Lido & Luisenplatz – wohnzimmern wider Viren und andere Eindringlinge
Quelle: Sibylle Lienhard©

Places to be | Eine Neudefinition

In Wohnzimmer-Atmosphären

Stadt braucht mehr Places (einfach) to be

Place to be – ein Begriff, der längst viel zu inflationär genutzt wird. Und bei dem man sich außerdem fragt, ob das, was dahinter steht, eigentlich erstrebens- und anstrebenswert ist. Vielleicht wäre es sinnvoller, ihn auch einmal neu zu definieren – um ihn dann wenigstens mit Sinn inflationär und sehr viel individueller zu nutzen. Nicht als der Platz, wo man/frau sein sollte. Sondern vielleicht mehr als ein Platz oder Plätze, um schlicht und einfach »zu sein«.

Ein Place to be in diesem besten Wortsinn ist der Frankfurter Luisenplatz. Überhaupt einer der faszinierendsten Plätze der Stadt, ist er im Herzen des Frankfurter Nordends fast so etwas wie das Wohnzimmer des Viertels. Jener kreisrunde leicht erhöhte Platz, auf und an dem die Menschen oft in Kleinstgrüppchen beieinander stehen oder auf Bänken, Stufen oder schlicht auf dem Boden sitzen. An dem manchmal abends ein Stand up-Konzert stattfindet, dem diese Menschen auf dem Platz verstreut in der Sonne lauschen.

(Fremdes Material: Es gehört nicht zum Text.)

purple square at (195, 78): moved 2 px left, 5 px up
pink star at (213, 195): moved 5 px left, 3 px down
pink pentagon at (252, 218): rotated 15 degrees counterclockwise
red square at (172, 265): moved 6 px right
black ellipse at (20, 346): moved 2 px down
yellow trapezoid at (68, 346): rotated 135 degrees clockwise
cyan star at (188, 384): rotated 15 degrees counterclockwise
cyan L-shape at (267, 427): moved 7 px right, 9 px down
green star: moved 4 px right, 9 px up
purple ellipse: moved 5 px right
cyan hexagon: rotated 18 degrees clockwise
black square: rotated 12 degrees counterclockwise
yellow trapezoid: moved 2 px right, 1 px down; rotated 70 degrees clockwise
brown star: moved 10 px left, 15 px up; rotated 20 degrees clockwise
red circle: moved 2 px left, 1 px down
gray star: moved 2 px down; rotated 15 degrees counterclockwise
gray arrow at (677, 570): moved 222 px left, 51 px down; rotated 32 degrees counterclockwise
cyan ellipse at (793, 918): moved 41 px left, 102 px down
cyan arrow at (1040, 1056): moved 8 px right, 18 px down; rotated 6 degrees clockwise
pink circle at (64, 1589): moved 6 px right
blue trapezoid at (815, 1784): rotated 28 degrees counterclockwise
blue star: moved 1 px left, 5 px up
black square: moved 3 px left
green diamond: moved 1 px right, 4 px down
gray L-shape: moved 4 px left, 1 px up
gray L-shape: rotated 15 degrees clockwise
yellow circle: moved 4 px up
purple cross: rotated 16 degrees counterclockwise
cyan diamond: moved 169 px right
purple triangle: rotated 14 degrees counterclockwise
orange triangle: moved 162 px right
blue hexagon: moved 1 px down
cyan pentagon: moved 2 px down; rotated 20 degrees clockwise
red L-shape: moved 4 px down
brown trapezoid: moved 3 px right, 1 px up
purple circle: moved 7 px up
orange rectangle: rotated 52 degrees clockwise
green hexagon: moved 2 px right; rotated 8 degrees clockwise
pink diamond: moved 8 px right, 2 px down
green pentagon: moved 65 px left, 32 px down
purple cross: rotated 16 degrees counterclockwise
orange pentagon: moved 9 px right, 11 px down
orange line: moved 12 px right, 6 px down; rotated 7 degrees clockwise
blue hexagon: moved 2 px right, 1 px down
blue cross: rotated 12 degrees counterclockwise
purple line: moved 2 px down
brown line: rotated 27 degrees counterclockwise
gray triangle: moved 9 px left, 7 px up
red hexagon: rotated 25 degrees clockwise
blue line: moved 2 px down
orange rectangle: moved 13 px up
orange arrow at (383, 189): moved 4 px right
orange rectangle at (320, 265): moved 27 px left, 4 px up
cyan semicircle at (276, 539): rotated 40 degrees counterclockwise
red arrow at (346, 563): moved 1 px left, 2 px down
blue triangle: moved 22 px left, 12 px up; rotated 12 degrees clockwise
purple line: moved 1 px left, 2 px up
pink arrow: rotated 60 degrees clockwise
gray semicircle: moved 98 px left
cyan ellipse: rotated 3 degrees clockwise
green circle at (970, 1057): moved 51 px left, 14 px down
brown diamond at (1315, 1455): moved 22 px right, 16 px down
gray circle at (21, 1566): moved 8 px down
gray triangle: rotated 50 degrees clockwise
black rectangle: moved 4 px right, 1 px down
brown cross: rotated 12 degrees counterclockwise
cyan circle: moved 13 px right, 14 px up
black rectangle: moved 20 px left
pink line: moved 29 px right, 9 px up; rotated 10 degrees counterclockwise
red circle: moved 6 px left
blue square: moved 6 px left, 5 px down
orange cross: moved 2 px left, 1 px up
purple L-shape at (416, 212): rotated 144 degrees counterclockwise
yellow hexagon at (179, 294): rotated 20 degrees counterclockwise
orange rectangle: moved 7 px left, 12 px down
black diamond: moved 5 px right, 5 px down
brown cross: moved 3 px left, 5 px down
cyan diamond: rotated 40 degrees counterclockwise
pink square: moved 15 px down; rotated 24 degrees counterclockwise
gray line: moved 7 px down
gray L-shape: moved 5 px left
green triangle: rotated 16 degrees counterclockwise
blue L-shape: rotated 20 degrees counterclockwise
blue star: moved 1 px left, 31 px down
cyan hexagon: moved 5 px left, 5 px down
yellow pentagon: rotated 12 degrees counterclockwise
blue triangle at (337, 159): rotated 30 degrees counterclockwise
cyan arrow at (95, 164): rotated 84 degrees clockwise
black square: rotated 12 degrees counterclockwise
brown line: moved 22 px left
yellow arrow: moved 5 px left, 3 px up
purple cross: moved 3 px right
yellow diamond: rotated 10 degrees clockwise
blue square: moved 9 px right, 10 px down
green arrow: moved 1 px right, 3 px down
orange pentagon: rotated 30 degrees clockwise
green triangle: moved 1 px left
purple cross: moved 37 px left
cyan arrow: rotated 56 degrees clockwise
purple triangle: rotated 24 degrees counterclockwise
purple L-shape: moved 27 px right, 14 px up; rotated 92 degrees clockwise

Der nur freitagsabends zuweilen aus den Fugen gerät, wenn Menschen vom nahen Friedberger Platz herüberschwappen. Der Platz ist zugleich der Platz vor dem Lido, dem wohl wohnzimmermäßigsten Café des Viertels, vielleicht der Stadt. Dort, wo durch das Rund des Platzes die Sonne abends am längsten weilt. Das erstaunlicherweise noch nicht von »neuen Nordendlern« okkupiert wurde, das irgendwie fast eine unsichtbare Hülle umgibt. Ein letztes Refugium, obwohl mitten auf dem Präsentierteller? Nicht, dass man dort – in maßvoller Zahl – nicht aufgenommen würde. Aber irgendwie lässt sich dieses unaufgeregte Café einfach nicht gentrifizieren. Ein kleines gallisches Café, wenn man so will. Das Wohnzimmer im Wohnzimmer. Dort, wo man bis vor Corona an der Toilette noch den Hinweis fand, dass hier jeder hineindürfe – und das Sparschwein nur dezent danebenstand. Und wo in Corona-Zeiten tatsächlich Listen geführt wurden – nicht anonyme Mickey-Mouse-Zettel. Kunststück, im Wohnzimmer kennt man seine Pappenheimer*innen …

Ein Platz, der buchstäblich rund ist. Ein Platz, der Ungewöhnliches anzieht, etwa eine der besten Eisdielen der Stadt auf der anderen Seite des Platzes. Ein Platz wie eine Blaupause, wie Leben in der Stadt auch funktionieren kann – und funktionieren sollte. So gesehen ist dieser Luisenplatz ein besonderer Platz in dieser Stadt. Doch eigentlich gibt es gar nicht so wenige solcher Plätze. Unweit etwa der Platz vor der Lutherkirche. In den Wallanlagen nahe dem Eschenheimer Turm der Bürgergarten. Oder ein ganz beliebiges Stück Rasen an der Weseler Werft am Mainufer. Orte der Begegnung, des Miteinander. Aber nicht der Massen. Sondern oft selbst gewählt. Die ganze Stadt könnte aus solchen Orten bestehen – und sie wären angenehmer und sicherer als jedes Opern- und Friedberger Platz-Pendant. Weil sie eben die ungenannten places to be sind. Einfach nur zum Sein und verteilt über die Stadt … (vss.).